- _REQUEST_: All lines from the one containing "X69723000Y-115062000D03*" through the end of the data below must be reproduced exactly, and no others.

(Circuit design text data)
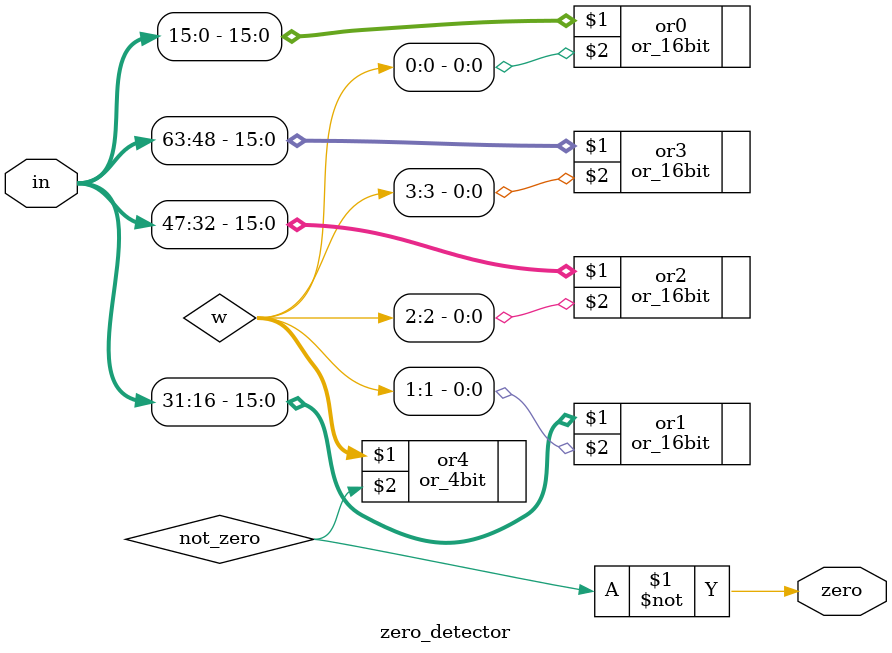
<source format=sv>
`timescale 10ps/1fs
module zero_detector(in, zero);
	input logic [63:0] in;
	output logic zero;
	
	wire [3:0] w;
	wire not_zero;
	
	or_16bit or0 (in[15:0], w[0]);
	or_16bit or1 (in[31:16], w[1]);
	or_16bit or2 (in[47:32], w[2]);
	or_16bit or3 (in[63:48], w[3]);
	or_4bit or4 (w[3:0], not_zero);
	
	not #5 (zero, not_zero);
	
endmodule

</source>
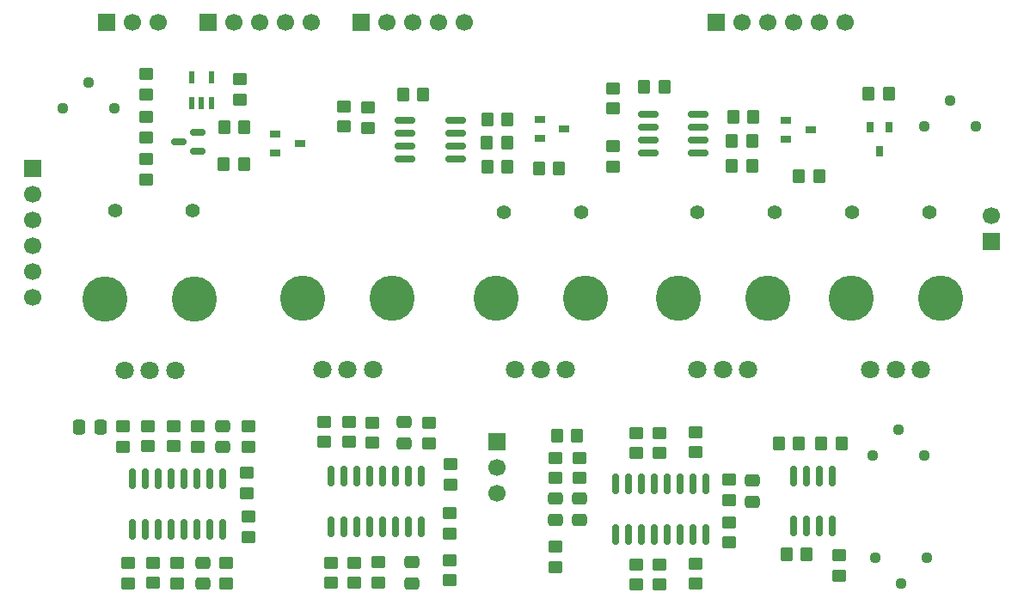
<source format=gbr>
%TF.GenerationSoftware,KiCad,Pcbnew,9.0.3*%
%TF.CreationDate,2025-10-30T19:41:25+09:00*%
%TF.ProjectId,VCF_VCABoard,5643465f-5643-4414-926f-6172642e6b69,rev?*%
%TF.SameCoordinates,Original*%
%TF.FileFunction,Soldermask,Top*%
%TF.FilePolarity,Negative*%
%FSLAX46Y46*%
G04 Gerber Fmt 4.6, Leading zero omitted, Abs format (unit mm)*
G04 Created by KiCad (PCBNEW 9.0.3) date 2025-10-30 19:41:25*
%MOMM*%
%LPD*%
G01*
G04 APERTURE LIST*
G04 Aperture macros list*
%AMRoundRect*
0 Rectangle with rounded corners*
0 $1 Rounding radius*
0 $2 $3 $4 $5 $6 $7 $8 $9 X,Y pos of 4 corners*
0 Add a 4 corners polygon primitive as box body*
4,1,4,$2,$3,$4,$5,$6,$7,$8,$9,$2,$3,0*
0 Add four circle primitives for the rounded corners*
1,1,$1+$1,$2,$3*
1,1,$1+$1,$4,$5*
1,1,$1+$1,$6,$7*
1,1,$1+$1,$8,$9*
0 Add four rect primitives between the rounded corners*
20,1,$1+$1,$2,$3,$4,$5,0*
20,1,$1+$1,$4,$5,$6,$7,0*
20,1,$1+$1,$6,$7,$8,$9,0*
20,1,$1+$1,$8,$9,$2,$3,0*%
G04 Aperture macros list end*
%ADD10C,1.400000*%
%ADD11RoundRect,0.250000X0.350000X0.450000X-0.350000X0.450000X-0.350000X-0.450000X0.350000X-0.450000X0*%
%ADD12RoundRect,0.250000X0.475000X-0.337500X0.475000X0.337500X-0.475000X0.337500X-0.475000X-0.337500X0*%
%ADD13C,1.800000*%
%ADD14C,4.455000*%
%ADD15RoundRect,0.250000X0.450000X-0.350000X0.450000X0.350000X-0.450000X0.350000X-0.450000X-0.350000X0*%
%ADD16R,1.000000X0.800000*%
%ADD17C,1.120000*%
%ADD18RoundRect,0.250000X-0.450000X0.350000X-0.450000X-0.350000X0.450000X-0.350000X0.450000X0.350000X0*%
%ADD19RoundRect,0.250000X-0.350000X-0.450000X0.350000X-0.450000X0.350000X0.450000X-0.350000X0.450000X0*%
%ADD20R,1.700000X1.700000*%
%ADD21C,1.700000*%
%ADD22RoundRect,0.250000X-0.475000X0.337500X-0.475000X-0.337500X0.475000X-0.337500X0.475000X0.337500X0*%
%ADD23RoundRect,0.150000X-0.825000X-0.150000X0.825000X-0.150000X0.825000X0.150000X-0.825000X0.150000X0*%
%ADD24R,0.600000X1.200000*%
%ADD25RoundRect,0.150000X0.150000X-0.825000X0.150000X0.825000X-0.150000X0.825000X-0.150000X-0.825000X0*%
%ADD26RoundRect,0.150000X0.587500X0.150000X-0.587500X0.150000X-0.587500X-0.150000X0.587500X-0.150000X0*%
%ADD27RoundRect,0.250000X-0.337500X-0.475000X0.337500X-0.475000X0.337500X0.475000X-0.337500X0.475000X0*%
%ADD28R,0.800000X1.000000*%
G04 APERTURE END LIST*
D10*
%TO.C,R36*%
X142715000Y-106657000D03*
X135095000Y-106657000D03*
%TD*%
D11*
%TO.C,R80*%
X149359000Y-129488000D03*
X147359000Y-129488000D03*
%TD*%
D12*
%TO.C,C4*%
X88392000Y-129812500D03*
X88392000Y-127737500D03*
%TD*%
D13*
%TO.C,VR12*%
X98183000Y-122166000D03*
X100683000Y-122166000D03*
X103183000Y-122166000D03*
D14*
X96283000Y-115166000D03*
X105083000Y-115166000D03*
%TD*%
D15*
%TO.C,R46*%
X90058000Y-95581000D03*
X90058000Y-93581000D03*
%TD*%
%TO.C,R29*%
X90805000Y-134347000D03*
X90805000Y-132347000D03*
%TD*%
D16*
%TO.C,Q5*%
X119636000Y-97533000D03*
X119636000Y-99433000D03*
X122036000Y-98483000D03*
%TD*%
D17*
%TO.C,VR17*%
X152400000Y-130660000D03*
X154940000Y-128120000D03*
X157480000Y-130660000D03*
%TD*%
D16*
%TO.C,Q4*%
X143876000Y-97594000D03*
X143876000Y-99494000D03*
X146276000Y-98544000D03*
%TD*%
D15*
%TO.C,R64*%
X138303000Y-135047000D03*
X138303000Y-133047000D03*
%TD*%
%TO.C,R30*%
X110871000Y-133526000D03*
X110871000Y-131526000D03*
%TD*%
D10*
%TO.C,R37*%
X157955000Y-106657000D03*
X150335000Y-106657000D03*
%TD*%
D18*
%TO.C,R27*%
X90932000Y-127794000D03*
X90932000Y-129794000D03*
%TD*%
D13*
%TO.C,VR15*%
X135140000Y-122166000D03*
X137640000Y-122166000D03*
X140140000Y-122166000D03*
D14*
X133240000Y-115166000D03*
X142040000Y-115166000D03*
%TD*%
D19*
%TO.C,R60*%
X129925000Y-94353000D03*
X131925000Y-94353000D03*
%TD*%
D20*
%TO.C,J4*%
X87000000Y-88000000D03*
D21*
X89540000Y-88000000D03*
X92080000Y-88000000D03*
X94620000Y-88000000D03*
X97160000Y-88000000D03*
%TD*%
D18*
%TO.C,R28*%
X108712000Y-127462000D03*
X108712000Y-129462000D03*
%TD*%
D13*
%TO.C,VR25*%
X117188000Y-122151000D03*
X119688000Y-122151000D03*
X122188000Y-122151000D03*
D14*
X115288000Y-115151000D03*
X124088000Y-115151000D03*
%TD*%
D15*
%TO.C,R71*%
X121158000Y-141651000D03*
X121158000Y-139651000D03*
%TD*%
D19*
%TO.C,R83*%
X114445000Y-97528000D03*
X116445000Y-97528000D03*
%TD*%
%TO.C,R78*%
X106144000Y-95115000D03*
X108144000Y-95115000D03*
%TD*%
D15*
%TO.C,R87*%
X103759000Y-143178000D03*
X103759000Y-141178000D03*
%TD*%
D22*
%TO.C,C10*%
X107061000Y-141181000D03*
X107061000Y-143256000D03*
%TD*%
D23*
%TO.C,U3*%
X130309000Y-97053000D03*
X130309000Y-98323000D03*
X130309000Y-99593000D03*
X130309000Y-100863000D03*
X135259000Y-100863000D03*
X135259000Y-99593000D03*
X135259000Y-98323000D03*
X135259000Y-97053000D03*
%TD*%
D15*
%TO.C,R52*%
X126845000Y-102211000D03*
X126845000Y-100211000D03*
%TD*%
D24*
%TO.C,IC1*%
X85364000Y-95942000D03*
X86314000Y-95942000D03*
X87264000Y-95942000D03*
X87264000Y-93442000D03*
X85364000Y-93442000D03*
%TD*%
D20*
%TO.C,J3*%
X77000000Y-88000000D03*
D21*
X79540000Y-88000000D03*
X82080000Y-88000000D03*
%TD*%
D18*
%TO.C,R58*%
X131445000Y-128413000D03*
X131445000Y-130413000D03*
%TD*%
D11*
%TO.C,R56*%
X123301000Y-128713000D03*
X121301000Y-128713000D03*
%TD*%
D15*
%TO.C,R92*%
X88773000Y-143240000D03*
X88773000Y-141240000D03*
%TD*%
D13*
%TO.C,VR11*%
X152158000Y-122166000D03*
X154658000Y-122166000D03*
X157158000Y-122166000D03*
D14*
X150258000Y-115166000D03*
X159058000Y-115166000D03*
%TD*%
D18*
%TO.C,R93*%
X110744000Y-136352000D03*
X110744000Y-138352000D03*
%TD*%
%TO.C,R3*%
X98425000Y-127335000D03*
X98425000Y-129335000D03*
%TD*%
%TO.C,R26*%
X100838000Y-127335000D03*
X100838000Y-129335000D03*
%TD*%
D25*
%TO.C,U2*%
X79502000Y-137919000D03*
X80772000Y-137919000D03*
X82042000Y-137919000D03*
X83312000Y-137919000D03*
X84582000Y-137919000D03*
X85852000Y-137919000D03*
X87122000Y-137919000D03*
X88392000Y-137919000D03*
X88392000Y-132969000D03*
X87122000Y-132969000D03*
X85852000Y-132969000D03*
X84582000Y-132969000D03*
X83312000Y-132969000D03*
X82042000Y-132969000D03*
X80772000Y-132969000D03*
X79502000Y-132969000D03*
%TD*%
D11*
%TO.C,R84*%
X145930000Y-140410000D03*
X143930000Y-140410000D03*
%TD*%
%TO.C,R86*%
X121541000Y-102354000D03*
X119541000Y-102354000D03*
%TD*%
D15*
%TO.C,R91*%
X110744000Y-142970000D03*
X110744000Y-140970000D03*
%TD*%
D11*
%TO.C,R49*%
X90523000Y-101973000D03*
X88523000Y-101973000D03*
%TD*%
D12*
%TO.C,C8*%
X106299000Y-129434500D03*
X106299000Y-127359500D03*
%TD*%
D18*
%TO.C,R63*%
X135001000Y-128332000D03*
X135001000Y-130332000D03*
%TD*%
D20*
%TO.C,J6*%
X137000000Y-88000000D03*
D21*
X139540000Y-88000000D03*
X142080000Y-88000000D03*
X144620000Y-88000000D03*
X147160000Y-88000000D03*
X149700000Y-88000000D03*
%TD*%
D15*
%TO.C,R77*%
X138303000Y-139238000D03*
X138303000Y-137238000D03*
%TD*%
D17*
%TO.C,VR16*%
X157734000Y-140768000D03*
X155194000Y-143308000D03*
X152654000Y-140768000D03*
%TD*%
D20*
%TO.C,J10*%
X164084000Y-109601000D03*
D21*
X164084000Y-107061000D03*
%TD*%
D15*
%TO.C,R74*%
X100330000Y-98266000D03*
X100330000Y-96266000D03*
%TD*%
%TO.C,R75*%
X135001000Y-143302000D03*
X135001000Y-141302000D03*
%TD*%
D23*
%TO.C,U4*%
X106366000Y-97655000D03*
X106366000Y-98925000D03*
X106366000Y-100195000D03*
X106366000Y-101465000D03*
X111316000Y-101465000D03*
X111316000Y-100195000D03*
X111316000Y-98925000D03*
X111316000Y-97655000D03*
%TD*%
D18*
%TO.C,R14*%
X83566000Y-127759000D03*
X83566000Y-129759000D03*
%TD*%
%TO.C,R54*%
X121158000Y-130888000D03*
X121158000Y-132888000D03*
%TD*%
%TO.C,R59*%
X129159000Y-128413000D03*
X129159000Y-130413000D03*
%TD*%
D19*
%TO.C,R85*%
X143168000Y-129488000D03*
X145168000Y-129488000D03*
%TD*%
D15*
%TO.C,R57*%
X126873000Y-96488000D03*
X126873000Y-94488000D03*
%TD*%
D25*
%TO.C,U8*%
X127127000Y-138427000D03*
X128397000Y-138427000D03*
X129667000Y-138427000D03*
X130937000Y-138427000D03*
X132207000Y-138427000D03*
X133477000Y-138427000D03*
X134747000Y-138427000D03*
X136017000Y-138427000D03*
X136017000Y-133477000D03*
X134747000Y-133477000D03*
X133477000Y-133477000D03*
X132207000Y-133477000D03*
X130937000Y-133477000D03*
X129667000Y-133477000D03*
X128397000Y-133477000D03*
X127127000Y-133477000D03*
%TD*%
D15*
%TO.C,R90*%
X81534000Y-143224000D03*
X81534000Y-141224000D03*
%TD*%
D18*
%TO.C,R18*%
X81026000Y-127759000D03*
X81026000Y-129759000D03*
%TD*%
D12*
%TO.C,C5*%
X123571000Y-136989500D03*
X123571000Y-134914500D03*
%TD*%
D18*
%TO.C,R31*%
X99060000Y-141224000D03*
X99060000Y-143224000D03*
%TD*%
D11*
%TO.C,R62*%
X140545000Y-102100000D03*
X138545000Y-102100000D03*
%TD*%
D26*
%TO.C,Q7*%
X85951000Y-100703000D03*
X85951000Y-98803000D03*
X84076000Y-99753000D03*
%TD*%
D13*
%TO.C,VR13*%
X78707000Y-122279000D03*
X81207000Y-122279000D03*
X83707000Y-122279000D03*
D14*
X76807000Y-115279000D03*
X85607000Y-115279000D03*
%TD*%
D18*
%TO.C,R15*%
X103124000Y-127397000D03*
X103124000Y-129397000D03*
%TD*%
D11*
%TO.C,R50*%
X90553000Y-98290000D03*
X88553000Y-98290000D03*
%TD*%
D20*
%TO.C,J2*%
X102000000Y-88000000D03*
D21*
X104540000Y-88000000D03*
X107080000Y-88000000D03*
X109620000Y-88000000D03*
X112160000Y-88000000D03*
%TD*%
D27*
%TO.C,C3*%
X74273500Y-127889000D03*
X76348500Y-127889000D03*
%TD*%
D15*
%TO.C,R89*%
X101346000Y-143224000D03*
X101346000Y-141224000D03*
%TD*%
D22*
%TO.C,C11*%
X86487000Y-141202500D03*
X86487000Y-143277500D03*
%TD*%
D15*
%TO.C,R72*%
X131445000Y-143367000D03*
X131445000Y-141367000D03*
%TD*%
D20*
%TO.C,J7*%
X115443000Y-129299000D03*
D21*
X115443000Y-131839000D03*
X115443000Y-134379000D03*
%TD*%
D15*
%TO.C,R79*%
X149098000Y-142478000D03*
X149098000Y-140478000D03*
%TD*%
D16*
%TO.C,Q3*%
X93584000Y-98991000D03*
X93584000Y-100891000D03*
X95984000Y-99941000D03*
%TD*%
D12*
%TO.C,C6*%
X121158000Y-136989500D03*
X121158000Y-134914500D03*
%TD*%
D11*
%TO.C,R81*%
X116429000Y-99814000D03*
X114429000Y-99814000D03*
%TD*%
D12*
%TO.C,C7*%
X140589000Y-135211500D03*
X140589000Y-133136500D03*
%TD*%
D15*
%TO.C,R51*%
X80871000Y-103465000D03*
X80871000Y-101465000D03*
%TD*%
D25*
%TO.C,U5*%
X99060000Y-137662000D03*
X100330000Y-137662000D03*
X101600000Y-137662000D03*
X102870000Y-137662000D03*
X104140000Y-137662000D03*
X105410000Y-137662000D03*
X106680000Y-137662000D03*
X107950000Y-137662000D03*
X107950000Y-132712000D03*
X106680000Y-132712000D03*
X105410000Y-132712000D03*
X104140000Y-132712000D03*
X102870000Y-132712000D03*
X101600000Y-132712000D03*
X100330000Y-132712000D03*
X99060000Y-132712000D03*
%TD*%
D11*
%TO.C,R82*%
X116445000Y-102227000D03*
X114445000Y-102227000D03*
%TD*%
D15*
%TO.C,R88*%
X83947000Y-143240000D03*
X83947000Y-141240000D03*
%TD*%
%TO.C,R73*%
X129159000Y-143367000D03*
X129159000Y-141367000D03*
%TD*%
D25*
%TO.C,U6*%
X144653000Y-137616000D03*
X145923000Y-137616000D03*
X147193000Y-137616000D03*
X148463000Y-137616000D03*
X148463000Y-132666000D03*
X147193000Y-132666000D03*
X145923000Y-132666000D03*
X144653000Y-132666000D03*
%TD*%
D18*
%TO.C,R53*%
X123571000Y-130888000D03*
X123571000Y-132888000D03*
%TD*%
%TO.C,R2*%
X78613000Y-127778000D03*
X78613000Y-129778000D03*
%TD*%
D28*
%TO.C,Q2*%
X154018000Y-98290000D03*
X152118000Y-98290000D03*
X153068000Y-100690000D03*
%TD*%
D15*
%TO.C,R76*%
X102683000Y-98401000D03*
X102683000Y-96401000D03*
%TD*%
D18*
%TO.C,R1*%
X85979000Y-127775000D03*
X85979000Y-129775000D03*
%TD*%
D11*
%TO.C,R68*%
X147161000Y-103124000D03*
X145161000Y-103124000D03*
%TD*%
D19*
%TO.C,R65*%
X138672000Y-97274000D03*
X140672000Y-97274000D03*
%TD*%
D15*
%TO.C,R47*%
X80871000Y-99290000D03*
X80871000Y-97290000D03*
%TD*%
D18*
%TO.C,R48*%
X80871000Y-93099000D03*
X80871000Y-95099000D03*
%TD*%
D11*
%TO.C,R33*%
X154007000Y-94988000D03*
X152007000Y-94988000D03*
%TD*%
D18*
%TO.C,R94*%
X90932000Y-136665000D03*
X90932000Y-138665000D03*
%TD*%
D10*
%TO.C,R35*%
X123665000Y-106657000D03*
X116045000Y-106657000D03*
%TD*%
%TO.C,R34*%
X77818000Y-106530000D03*
X85438000Y-106530000D03*
%TD*%
D17*
%TO.C,VR19*%
X72616000Y-96411000D03*
X75156000Y-93871000D03*
X77696000Y-96411000D03*
%TD*%
%TO.C,VR26*%
X157452000Y-98189000D03*
X159992000Y-95649000D03*
X162532000Y-98189000D03*
%TD*%
D11*
%TO.C,R61*%
X140545000Y-99687000D03*
X138545000Y-99687000D03*
%TD*%
D20*
%TO.C,J1*%
X69723000Y-102362000D03*
D21*
X69723000Y-104902000D03*
X69723000Y-107442000D03*
X69723000Y-109982000D03*
X69723000Y-112522000D03*
X69723000Y-115062000D03*
%TD*%
D18*
%TO.C,R32*%
X79121000Y-141240000D03*
X79121000Y-143240000D03*
%TD*%
M02*

</source>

- _ANSWER SECTION_:
X69723000Y-115062000D03*
%TD*%
D18*
%TO.C,R32*%
X79121000Y-141240000D03*
X79121000Y-143240000D03*
%TD*%
M02*

</source>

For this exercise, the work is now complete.